03.03.2009 Pattaya
Gestern war es endlich so weit. Auf zum Wrack. Dank des Abends davor trotz Zurueckhaltung mit leichtem Kater und Schnupfen.
Am Ankerpunkt fuer das Schiff herrschte eine starke Stroemung und die 3 Meter zur Boje zu schwimmen war eine echte Herrausvorderung. Ich war so nervoes, das ich gleich mal ueber meine Flossen stolperte. Ich hab es ganz gut zur Boje geschafft an der das Seil zum Wrack hinunter befestigt war. Doch als es ans abtauchen, sprich ans am Seil entlang hinunter handeln ging, stellte ich mit verdutztem Gesicht fest, dass ich es nicht unter die Wasseroberflaeche schaffte. Ich trieb immer nach oben. Der Tauchleiter war schon ein Stueck unten und auf mein ratloses Deuten hin stellte Rodny, der sich nach mir am Seil hinunter vortasten sollte fest, dass ich meinen Weightbelt, also den Guertel mit den Gewichten verloren hatte. Sch***
Also zurueck auf das Boot. Neuer Guertel drauf. Bitte Warten. Ahhh ....

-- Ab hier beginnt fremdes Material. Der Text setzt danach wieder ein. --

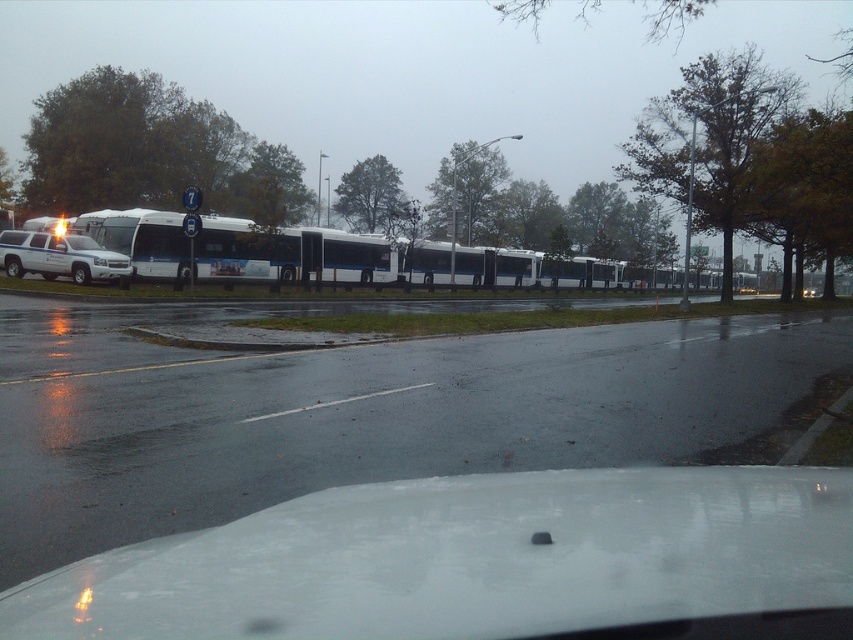
Question: Which point is farther from the camera taking this photo?

Choices:
 (A) (766, 490)
 (B) (337, 404)

Answer: (B)

Question: Which object is positioned closest to the white glossy line at center?

Choices:
 (A) white glossy car at lower center
 (B) white matte truck at left

Answer: (A)

Question: Which point is farther to the camera?

Choices:
 (A) (364, 394)
 (B) (122, 253)

Answer: (B)

Question: Is white matte truck at left above white glossy line at center?

Choices:
 (A) yes
 (B) no

Answer: (A)

Question: Can you confirm if white glossy car at lower center is smaller than white glossy line at center?

Choices:
 (A) no
 (B) yes

Answer: (A)

Question: Does white glossy car at lower center have a larger size compared to white matte truck at left?

Choices:
 (A) yes
 (B) no

Answer: (B)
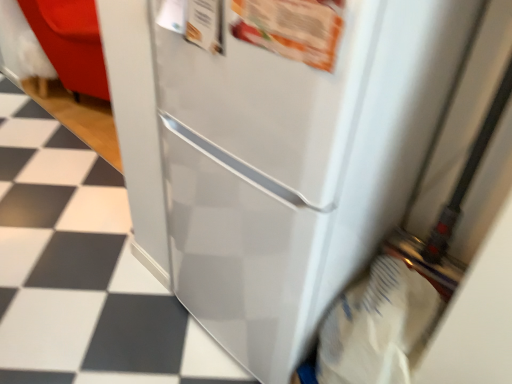
Question: Is the surface of white glossy tile at lower left, arranged as the 2th tile when viewed from the left, in direct contact with white paper grocery bag at lower right?

Choices:
 (A) yes
 (B) no

Answer: (B)

Question: Can we say white glossy tile at lower left, acting as the 2th tile starting from the top, lies outside white paper grocery bag at lower right?

Choices:
 (A) no
 (B) yes

Answer: (B)

Question: Is white glossy tile at lower left, the first tile positioned from the right, at the right side of white paper grocery bag at lower right?

Choices:
 (A) no
 (B) yes

Answer: (A)

Question: From the image's perspective, is white glossy tile at lower left, the 1th tile in the bottom-to-top sequence, below white paper grocery bag at lower right?

Choices:
 (A) yes
 (B) no

Answer: (B)

Question: Does white glossy tile at lower left, the first tile positioned from the right, lie behind white paper grocery bag at lower right?

Choices:
 (A) yes
 (B) no

Answer: (A)

Question: Do you think white paper grocery bag at lower right is within white glossy tile at lower left, positioned as the 2th tile in right-to-left order, or outside of it?

Choices:
 (A) inside
 (B) outside

Answer: (B)

Question: Is white paper grocery bag at lower right to the left or to the right of white glossy tile at lower left, arranged as the first tile when viewed from the left, in the image?

Choices:
 (A) left
 (B) right

Answer: (B)

Question: Considering the positions of white paper grocery bag at lower right and white glossy tile at lower left, arranged as the first tile when viewed from the left, in the image, is white paper grocery bag at lower right bigger or smaller than white glossy tile at lower left, arranged as the first tile when viewed from the left,?

Choices:
 (A) big
 (B) small

Answer: (A)

Question: Relative to white glossy tile at lower left, placed as the second tile when sorted from bottom to top, is white paper grocery bag at lower right in front or behind?

Choices:
 (A) front
 (B) behind

Answer: (A)

Question: From their relative heights in the image, would you say white glossy tile at lower left, arranged as the first tile when viewed from the left, is taller or shorter than white paper grocery bag at lower right?

Choices:
 (A) short
 (B) tall

Answer: (A)

Question: Which is correct: white glossy tile at lower left, arranged as the 1th tile when viewed from the back, is inside white paper grocery bag at lower right, or outside of it?

Choices:
 (A) outside
 (B) inside

Answer: (A)

Question: Is white glossy tile at lower left, arranged as the first tile when viewed from the left, bigger or smaller than white paper grocery bag at lower right?

Choices:
 (A) big
 (B) small

Answer: (B)

Question: In the image, is white glossy tile at lower left, arranged as the first tile when viewed from the left, on the left side or the right side of white paper grocery bag at lower right?

Choices:
 (A) right
 (B) left

Answer: (B)

Question: Based on their sizes in the image, would you say white glossy tile at lower left, the first tile positioned from the right, is bigger or smaller than white glossy tile at lower left, the 2th tile viewed from the front?

Choices:
 (A) big
 (B) small

Answer: (B)

Question: Is white glossy tile at lower left, the second tile positioned from the back, situated inside white glossy tile at lower left, acting as the first tile starting from the top, or outside?

Choices:
 (A) outside
 (B) inside

Answer: (A)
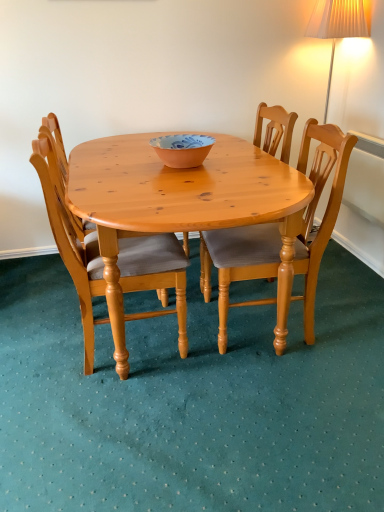
Question: Would you say pine wood chair at center, the 1th chair when ordered from left to right, is to the left or to the right of wooden chair at center, the second chair from the right, in the picture?

Choices:
 (A) right
 (B) left

Answer: (B)

Question: From the image's perspective, is pine wood chair at center, which is the third chair from right to left, above or below wooden chair at center, which is the second chair in left-to-right order?

Choices:
 (A) above
 (B) below

Answer: (B)

Question: Which of these objects is positioned closest to the light brown wooden chair at center, arranged as the 1th chair when viewed from the right?

Choices:
 (A) pine wood chair at center, which is the third chair from right to left
 (B) wooden chair at center, which is the second chair in left-to-right order
 (C) matte orange bowl at center

Answer: (B)

Question: Considering the real-world distances, which object is farthest from the matte orange bowl at center?

Choices:
 (A) light brown wooden chair at center, positioned as the 3th chair in left-to-right order
 (B) wooden chair at center, the second chair from the right
 (C) pine wood chair at center, which is the third chair from right to left

Answer: (A)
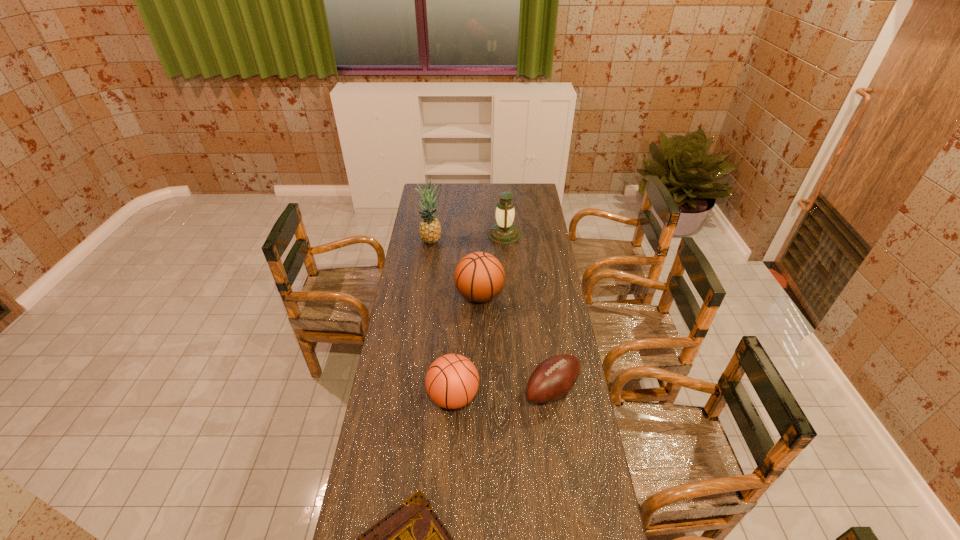
This screenshot has width=960, height=540. What are the coordinates of `vacant point located between the shorter basketball and the lantern` in the screenshot? It's located at (479, 316).

Locate an element on the screen. This screenshot has height=540, width=960. vacant space in between the tallest object and the farther basketball is located at coordinates (455, 268).

Locate an element on the screen. The width and height of the screenshot is (960, 540). vacant area that lies between the lantern and the shorter basketball is located at coordinates (479, 316).

Identify the location of vacant area between the farther basketball and the pineapple. (455, 268).

The height and width of the screenshot is (540, 960). Find the location of `free space between the shorter basketball and the tallest object`. free space between the shorter basketball and the tallest object is located at coordinates (442, 319).

This screenshot has height=540, width=960. I want to click on unoccupied position between the pineapple and the third farthest object, so coord(455,268).

The height and width of the screenshot is (540, 960). What are the coordinates of `object that is the fifth closest one to the farther basketball` in the screenshot? It's located at (411, 539).

Choose which object is the fourth nearest neighbor to the nearest object. Please provide its 2D coordinates. Your answer should be formatted as a tuple, i.e. [(x, y)], where the tuple contains the x and y coordinates of a point satisfying the conditions above.

[(429, 228)]

Locate an element on the screen. The image size is (960, 540). free region that satisfies the following two spatial constraints: 1. on the front side of the pineapple; 2. on the right side of the fourth tallest object is located at coordinates (409, 397).

Where is `free space that satisfies the following two spatial constraints: 1. on the front side of the pineapple; 2. on the left side of the nearer basketball`? This screenshot has height=540, width=960. free space that satisfies the following two spatial constraints: 1. on the front side of the pineapple; 2. on the left side of the nearer basketball is located at coordinates (409, 397).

Und dann wieder ins Wasser mit der starken Stroemung. Ich hab es zwar geschafft, aber ein paar Angelschnuere verraeumt, die die Leute an Board, die einfach nur fischen wollten schon ausgeworfen hatten. Koennt ich euch das vorstellen? Ich im Taucheranzug, mich an ein Seil klammernt, eingewickelt in ein paar Angelschnuere. Tja. Hoppala.
Beim Abtauchen sah man einen Sturm aus trueben Wasser und Plankton entgegen und mein rechtes Ohr teilte mir seine Meinung ueber den Tauchgang staendig pfeifender Weise mit. Nen Meter runter, Ohr zugefallen, also wieder einen halben Meter rauf ...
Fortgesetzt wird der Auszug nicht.